El pedido del maestro
No era porque el maestro se lo hubiera pedido. En
realidad, el maestro nunca pedía nada, no a él en todo caso. Lo que hacía era
dar órdenes, demorarse siempre más de lo esperado en tocar la campana, contar
chistes que solo él mismo celebraba con una risa larga.

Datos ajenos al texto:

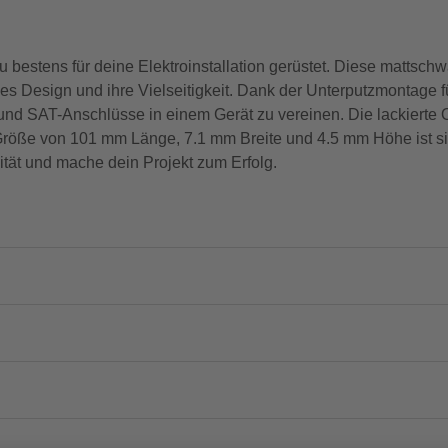
bestens für deine Elektroinstallation gerüstet. Diese mattsch
 Design und ihre Vielseitigkeit. Dank der Unterputzmontage füg
 und SAT-Anschlüsse in einem Gerät zu vereinen. Die lackierte O
 Größe von 101 mm Länge, 7.1 mm Breite und 4.5 mm Höhe ist s
ität und mache dein Projekt zum Erfolg.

No fue por eso, pero un día, de esos en que el calor
se convertía fácilmente en furia, en vez de maldecir al ciclista que se le vino
encima, sonrió como quien hace un ejercicio; sonrió de repente y como cualquier
gesto. A media cuadra, se vio de frente a un tipo musculoso y lleno de tatuajes
que podría haberlo atropellado con su metro noventa. Y volvió a sonreír. La
tercera y la cuarta no le costaron nada. Bocinazo, sonrisa. Carcajada en su
oreja, otra sonrisa.
Cuando llegó al negocio donde compraba algo para comer
todas las tardes, miró al cajero que no lo saludaba a pesar de conocerlo hacía
años, sonrió nuevamente y, antes de tirarle las monedas junto con el recibo, el
hombre, sin saberlo, se detuvo un segundo. No más que eso, ni un gentil “buenas
tardes” ni un “gracias”; nada fuera de serie, nada más que una mirada y casi de
soslayo.
Al día siguiente, volvieron las
bocinas, los gritos de los que gesticulaban con audífonos, las sirenas, los
empujones para llegar primero delante del semáforo. Unos pocos le devolvían la
sonrisa. Los demás seguían como siempre y él seguía sonriendo; no por mejor ni
peor, sino por puro gusto de ese gesto.
Una tarde, el cajero del negocio de la esquina lo
saludó con un inesperado “¿cómo está?”. Y suficiente.